Instructions for the task: Output every line of the data below verbatim, without changing anything.

Recorded data:
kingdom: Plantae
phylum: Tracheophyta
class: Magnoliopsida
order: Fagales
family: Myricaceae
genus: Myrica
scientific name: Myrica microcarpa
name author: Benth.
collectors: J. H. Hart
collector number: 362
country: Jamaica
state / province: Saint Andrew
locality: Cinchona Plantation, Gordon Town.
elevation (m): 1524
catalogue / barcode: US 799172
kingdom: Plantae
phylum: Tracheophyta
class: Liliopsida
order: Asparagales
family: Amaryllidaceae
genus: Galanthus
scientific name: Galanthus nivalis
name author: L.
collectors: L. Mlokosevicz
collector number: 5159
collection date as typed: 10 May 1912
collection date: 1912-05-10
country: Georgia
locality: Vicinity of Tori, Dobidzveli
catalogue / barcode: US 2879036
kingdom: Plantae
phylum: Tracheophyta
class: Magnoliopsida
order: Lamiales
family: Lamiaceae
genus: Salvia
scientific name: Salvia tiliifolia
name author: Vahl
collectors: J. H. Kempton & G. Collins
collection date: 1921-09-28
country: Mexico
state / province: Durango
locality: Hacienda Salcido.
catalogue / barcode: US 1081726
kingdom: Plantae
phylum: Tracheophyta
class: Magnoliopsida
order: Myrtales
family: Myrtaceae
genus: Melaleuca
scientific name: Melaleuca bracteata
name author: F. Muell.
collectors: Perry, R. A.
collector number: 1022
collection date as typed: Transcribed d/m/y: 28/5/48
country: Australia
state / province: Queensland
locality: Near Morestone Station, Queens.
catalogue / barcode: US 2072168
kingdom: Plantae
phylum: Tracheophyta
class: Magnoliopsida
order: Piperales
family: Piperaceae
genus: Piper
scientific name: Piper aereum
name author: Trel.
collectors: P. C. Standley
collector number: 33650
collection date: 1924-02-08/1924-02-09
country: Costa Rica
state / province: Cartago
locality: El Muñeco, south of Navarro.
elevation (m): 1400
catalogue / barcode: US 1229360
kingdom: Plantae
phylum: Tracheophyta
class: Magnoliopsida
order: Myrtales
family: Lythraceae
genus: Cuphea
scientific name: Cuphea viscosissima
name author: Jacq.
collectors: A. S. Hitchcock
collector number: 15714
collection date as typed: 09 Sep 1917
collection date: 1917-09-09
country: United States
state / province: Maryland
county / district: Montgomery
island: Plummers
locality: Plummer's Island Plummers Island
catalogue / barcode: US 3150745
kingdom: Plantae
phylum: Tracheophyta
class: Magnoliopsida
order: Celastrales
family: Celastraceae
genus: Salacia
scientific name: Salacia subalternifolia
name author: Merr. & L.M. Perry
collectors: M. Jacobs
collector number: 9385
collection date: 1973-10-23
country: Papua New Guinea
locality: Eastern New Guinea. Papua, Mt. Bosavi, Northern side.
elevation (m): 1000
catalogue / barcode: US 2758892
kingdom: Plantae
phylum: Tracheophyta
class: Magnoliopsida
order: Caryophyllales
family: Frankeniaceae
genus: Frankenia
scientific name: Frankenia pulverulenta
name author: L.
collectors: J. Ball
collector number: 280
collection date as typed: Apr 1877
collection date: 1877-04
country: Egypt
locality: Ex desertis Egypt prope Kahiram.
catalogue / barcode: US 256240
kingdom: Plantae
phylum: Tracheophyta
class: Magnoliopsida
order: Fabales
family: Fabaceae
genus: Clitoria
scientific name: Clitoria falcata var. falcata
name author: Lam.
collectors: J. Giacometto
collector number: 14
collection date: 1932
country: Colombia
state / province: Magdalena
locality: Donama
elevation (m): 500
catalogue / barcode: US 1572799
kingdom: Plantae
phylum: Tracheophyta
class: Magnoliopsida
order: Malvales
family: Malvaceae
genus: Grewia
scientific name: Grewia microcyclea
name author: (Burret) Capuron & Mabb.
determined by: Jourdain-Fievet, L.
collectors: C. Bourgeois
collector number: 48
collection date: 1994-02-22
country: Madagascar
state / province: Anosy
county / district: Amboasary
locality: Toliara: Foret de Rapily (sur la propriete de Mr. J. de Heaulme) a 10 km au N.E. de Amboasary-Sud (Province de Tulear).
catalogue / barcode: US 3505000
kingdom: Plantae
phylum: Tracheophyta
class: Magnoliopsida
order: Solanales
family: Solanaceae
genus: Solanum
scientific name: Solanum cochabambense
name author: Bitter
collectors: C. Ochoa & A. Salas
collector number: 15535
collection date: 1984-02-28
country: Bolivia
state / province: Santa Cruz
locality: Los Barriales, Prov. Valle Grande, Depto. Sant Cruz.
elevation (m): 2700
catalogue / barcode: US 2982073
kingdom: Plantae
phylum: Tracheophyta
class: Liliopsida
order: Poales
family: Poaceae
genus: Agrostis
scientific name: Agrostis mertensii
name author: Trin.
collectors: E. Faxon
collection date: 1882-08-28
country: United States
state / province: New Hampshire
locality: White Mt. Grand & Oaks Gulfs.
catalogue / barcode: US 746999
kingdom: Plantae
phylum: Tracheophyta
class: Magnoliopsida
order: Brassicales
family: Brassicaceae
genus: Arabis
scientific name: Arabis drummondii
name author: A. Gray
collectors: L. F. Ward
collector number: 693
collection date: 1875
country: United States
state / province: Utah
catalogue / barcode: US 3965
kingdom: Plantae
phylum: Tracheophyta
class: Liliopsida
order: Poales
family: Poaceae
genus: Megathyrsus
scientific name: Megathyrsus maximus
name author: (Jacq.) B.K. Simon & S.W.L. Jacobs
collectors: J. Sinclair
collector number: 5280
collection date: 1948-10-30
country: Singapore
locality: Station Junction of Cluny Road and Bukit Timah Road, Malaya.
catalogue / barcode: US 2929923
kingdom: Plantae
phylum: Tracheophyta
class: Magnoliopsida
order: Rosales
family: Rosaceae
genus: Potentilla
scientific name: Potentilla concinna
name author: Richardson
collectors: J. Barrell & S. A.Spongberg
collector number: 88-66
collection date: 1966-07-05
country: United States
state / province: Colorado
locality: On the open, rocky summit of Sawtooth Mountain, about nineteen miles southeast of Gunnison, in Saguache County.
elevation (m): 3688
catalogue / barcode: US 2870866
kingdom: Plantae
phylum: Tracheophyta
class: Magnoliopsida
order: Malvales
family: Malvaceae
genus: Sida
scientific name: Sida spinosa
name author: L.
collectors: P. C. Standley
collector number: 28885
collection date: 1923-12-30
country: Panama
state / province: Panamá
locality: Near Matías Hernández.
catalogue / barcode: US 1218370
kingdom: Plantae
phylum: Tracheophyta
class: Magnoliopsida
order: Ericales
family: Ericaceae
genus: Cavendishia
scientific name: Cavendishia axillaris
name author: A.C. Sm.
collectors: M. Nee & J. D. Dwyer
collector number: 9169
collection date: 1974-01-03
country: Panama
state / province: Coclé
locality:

Exercise output:
kingdom: Plantae
phylum: Tracheophyta
class: Magnoliopsida
order: Fagales
family: Myricaceae
genus: Myrica
scientific name: Myrica microcarpa
name author: Benth.
collectors: J. H. Hart
collector number: 362
country: Jamaica
state / province: Saint Andrew
locality: Cinchona Plantation, Gordon Town.
elevation (m): 1524
catalogue / barcode: US 799172
kingdom: Plantae
phylum: Tracheophyta
class: Liliopsida
order: Asparagales
family: Amaryllidaceae
genus: Galanthus
scientific name: Galanthus nivalis
name author: L.
collectors: L. Mlokosevicz
collector number: 5159
collection date as typed: 10 May 1912
collection date: 1912-05-10
country: Georgia
locality: Vicinity of Tori, Dobidzveli
catalogue / barcode: US 2879036
kingdom: Plantae
phylum: Tracheophyta
class: Magnoliopsida
order: Lamiales
family: Lamiaceae
genus: Salvia
scientific name: Salvia tiliifolia
name author: Vahl
collectors: J. H. Kempton & G. Collins
collection date: 1921-09-28
country: Mexico
state / province: Durango
locality: Hacienda Salcido.
catalogue / barcode: US 1081726
kingdom: Plantae
phylum: Tracheophyta
class: Magnoliopsida
order: Myrtales
family: Myrtaceae
genus: Melaleuca
scientific name: Melaleuca bracteata
name author: F. Muell.
collectors: Perry, R. A.
collector number: 1022
collection date as typed: Transcribed d/m/y: 28/5/48
country: Australia
state / province: Queensland
locality: Near Morestone Station, Queens.
catalogue / barcode: US 2072168
kingdom: Plantae
phylum: Tracheophyta
class: Magnoliopsida
order: Piperales
family: Piperaceae
genus: Piper
scientific name: Piper aereum
name author: Trel.
collectors: P. C. Standley
collector number: 33650
collection date: 1924-02-08/1924-02-09
country: Costa Rica
state / province: Cartago
locality: El Muñeco, south of Navarro.
elevation (m): 1400
catalogue / barcode: US 1229360
kingdom: Plantae
phylum: Tracheophyta
class: Magnoliopsida
order: Myrtales
family: Lythraceae
genus: Cuphea
scientific name: Cuphea viscosissima
name author: Jacq.
collectors: A. S. Hitchcock
collector number: 15714
collection date as typed: 09 Sep 1917
collection date: 1917-09-09
country: United States
state / province: Maryland
county / district: Montgomery
island: Plummers
locality: Plummer's Island Plummers Island
catalogue / barcode: US 3150745
kingdom: Plantae
phylum: Tracheophyta
class: Magnoliopsida
order: Celastrales
family: Celastraceae
genus: Salacia
scientific name: Salacia subalternifolia
name author: Merr. & L.M. Perry
collectors: M. Jacobs
collector number: 9385
collection date: 1973-10-23
country: Papua New Guinea
locality: Eastern New Guinea. Papua, Mt. Bosavi, Northern side.
elevation (m): 1000
catalogue / barcode: US 2758892
kingdom: Plantae
phylum: Tracheophyta
class: Magnoliopsida
order: Caryophyllales
family: Frankeniaceae
genus: Frankenia
scientific name: Frankenia pulverulenta
name author: L.
collectors: J. Ball
collector number: 280
collection date as typed: Apr 1877
collection date: 1877-04
country: Egypt
locality: Ex desertis Egypt prope Kahiram.
catalogue / barcode: US 256240
kingdom: Plantae
phylum: Tracheophyta
class: Magnoliopsida
order: Fabales
family: Fabaceae
genus: Clitoria
scientific name: Clitoria falcata var. falcata
name author: Lam.
collectors: J. Giacometto
collector number: 14
collection date: 1932
country: Colombia
state / province: Magdalena
locality: Donama
elevation (m): 500
catalogue / barcode: US 1572799
kingdom: Plantae
phylum: Tracheophyta
class: Magnoliopsida
order: Malvales
family: Malvaceae
genus: Grewia
scientific name: Grewia microcyclea
name author: (Burret) Capuron & Mabb.
determined by: Jourdain-Fievet, L.
collectors: C. Bourgeois
collector number: 48
collection date: 1994-02-22
country: Madagascar
state / province: Anosy
county / district: Amboasary
locality: Toliara: Foret de Rapily (sur la propriete de Mr. J. de Heaulme) a 10 km au N.E. de Amboasary-Sud (Province de Tulear).
catalogue / barcode: US 3505000
kingdom: Plantae
phylum: Tracheophyta
class: Magnoliopsida
order: Solanales
family: Solanaceae
genus: Solanum
scientific name: Solanum cochabambense
name author: Bitter
collectors: C. Ochoa & A. Salas
collector number: 15535
collection date: 1984-02-28
country: Bolivia
state / province: Santa Cruz
locality: Los Barriales, Prov. Valle Grande, Depto. Sant Cruz.
elevation (m): 2700
catalogue / barcode: US 2982073
kingdom: Plantae
phylum: Tracheophyta
class: Liliopsida
order: Poales
family: Poaceae
genus: Agrostis
scientific name: Agrostis mertensii
name author: Trin.
collectors: E. Faxon
collection date: 1882-08-28
country: United States
state / province: New Hampshire
locality: White Mt. Grand & Oaks Gulfs.
catalogue / barcode: US 746999
kingdom: Plantae
phylum: Tracheophyta
class: Magnoliopsida
order: Brassicales
family: Brassicaceae
genus: Arabis
scientific name: Arabis drummondii
name author: A. Gray
collectors: L. F. Ward
collector number: 693
collection date: 1875
country: United States
state / province: Utah
catalogue / barcode: US 3965
kingdom: Plantae
phylum: Tracheophyta
class: Liliopsida
order: Poales
family: Poaceae
genus: Megathyrsus
scientific name: Megathyrsus maximus
name author: (Jacq.) B.K. Simon & S.W.L. Jacobs
collectors: J. Sinclair
collector number: 5280
collection date: 1948-10-30
country: Singapore
locality: Station Junction of Cluny Road and Bukit Timah Road, Malaya.
catalogue / barcode: US 2929923
kingdom: Plantae
phylum: Tracheophyta
class: Magnoliopsida
order: Rosales
family: Rosaceae
genus: Potentilla
scientific name: Potentilla concinna
name author: Richardson
collectors: J. Barrell & S. A.Spongberg
collector number: 88-66
collection date: 1966-07-05
country: United States
state / province: Colorado
locality: On the open, rocky summit of Sawtooth Mountain, about nineteen miles southeast of Gunnison, in Saguache County.
elevation (m): 3688
catalogue / barcode: US 2870866
kingdom: Plantae
phylum: Tracheophyta
class: Magnoliopsida
order: Malvales
family: Malvaceae
genus: Sida
scientific name: Sida spinosa
name author: L.
collectors: P. C. Standley
collector number: 28885
collection date: 1923-12-30
country: Panama
state / province: Panamá
locality: Near Matías Hernández.
catalogue / barcode: US 1218370
kingdom: Plantae
phylum: Tracheophyta
class: Magnoliopsida
order: Ericales
family: Ericaceae
genus: Cavendishia
scientific name: Cavendishia axillaris
name author: A.C. Sm.
collectors: M. Nee & J. D. Dwyer
collector number: 9169
collection date: 1974-01-03
country: Panama
state / province: Coclé
locality:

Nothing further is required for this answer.